6. Several physicists have wondered if it would be possible to survive inside a ship using this type of drive. Some have questioned the ability to control, steer, or stop a ship using this drive, while others have questioned whether or not hawking radiation would kill the occupants during travel.

7. In 2012 NASA took a serious look at it, and tried to build an interferometer that could detect space time distortions that could be given off by an alcubierre drive. Unfortunately results have been inconclusive so far.

What's amazing to me, is that they can keep working on and improving an idea like this without ever actually having built it physically. It's purely conceptual, but they just keep hammering out new ideas and new ways to bring it closer to reality step by step, while trying to keep everything within our currently known laws of physics. I would say that the biggest hitch is how to create the expanding space in the warp field, but to be honest there are a lot of particles out there that we have yet to discover so it's not a lost cause as of yet. You can't say it's impossible until we understand all of physics and can definitively say that there is no such thing as anti-gravity.
 
I also have to say I like being able to warp from anywhere, I just wish I could choose where I dropped out of warp in each system, like maybe having nav points at stations.

My knowledge of astro-physics is pretty limited compared to what's been discussed here.
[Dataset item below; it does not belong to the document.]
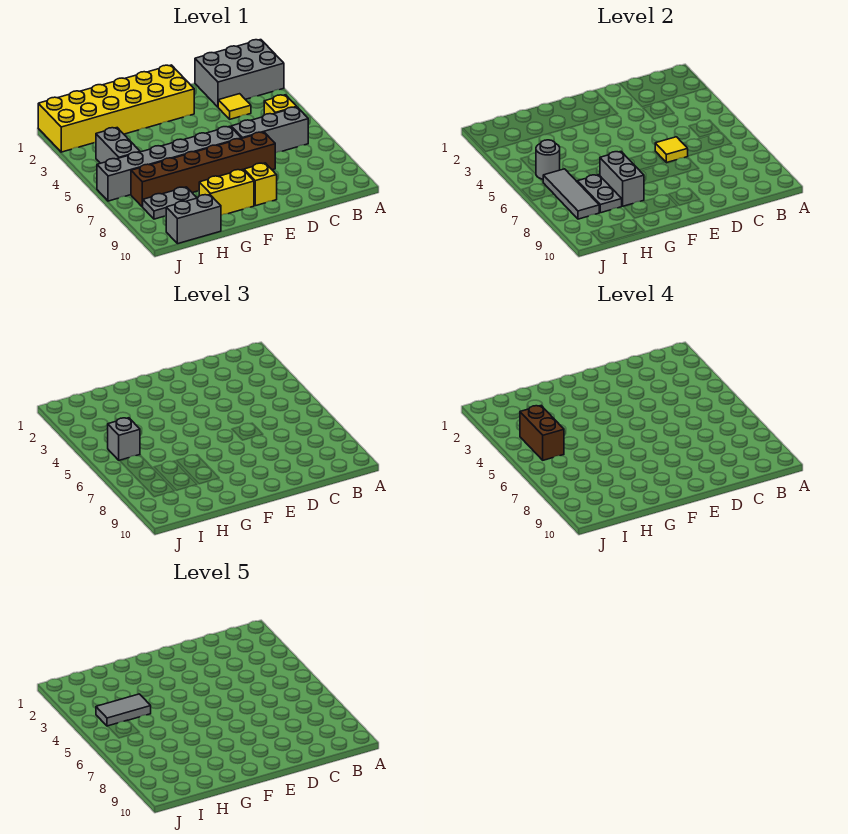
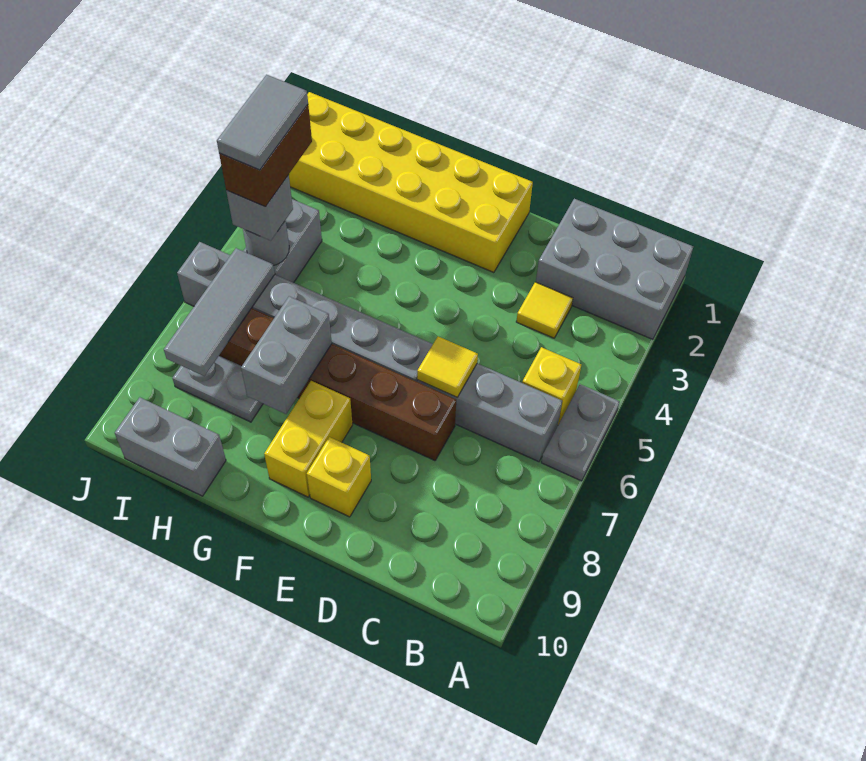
yellow 1x2 brick [199,170,254,215] -> yellow 1x2 brick turned to [264,381,353,497]
grey 1x2 tile [96,694,151,726] -> grey 1x2 tile turned to [217,75,308,170]
grey 1x2 plate [577,175,622,213] -> grey 1x2 plate moved to [541,384,620,481]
One thing that always raised a red flag with me concerning artificial gravity on ships and warping the hell out of space-time constantly is that such activity would seem (to me) to be potentially disastrous in that a ship generating 1G for humans or generating a warp in space-time that can punch a hole in space-time or slingshot a ship to another star would upset the orbits of astronomical objects. Imagine a ship that can generate the same gravity as the Earth, and imagine it flies through the solar system, particularly by the Earth. That gravity would pull the Earth and even a small change in our planet's orbit could mean the difference between being habitable and being too cold or too hot. The Enterprise would be a menace to every system it visits or passes closely.

The only way I can envision such a large gravity field being safe is if a way is found to contain that gravitational force. If space and time is indeed like a fabric, then there's a mostly uniform tension throughout much of space. To contain a ship's warping of gravity you'd need a device that works like a crochet ring on the fabric of space time, maintaining the tension on the gravity field meant to only affect the ship and its occupants while allowing space-time outside of that containment field to rest and warp as its naturally doing.

Does any of this make sense or am I too dumbed-down by pop science? :D I'll attempt to explain again if anyone is interested lol Us amateurs can dream big, but those dreams aren't always (or usually) practical.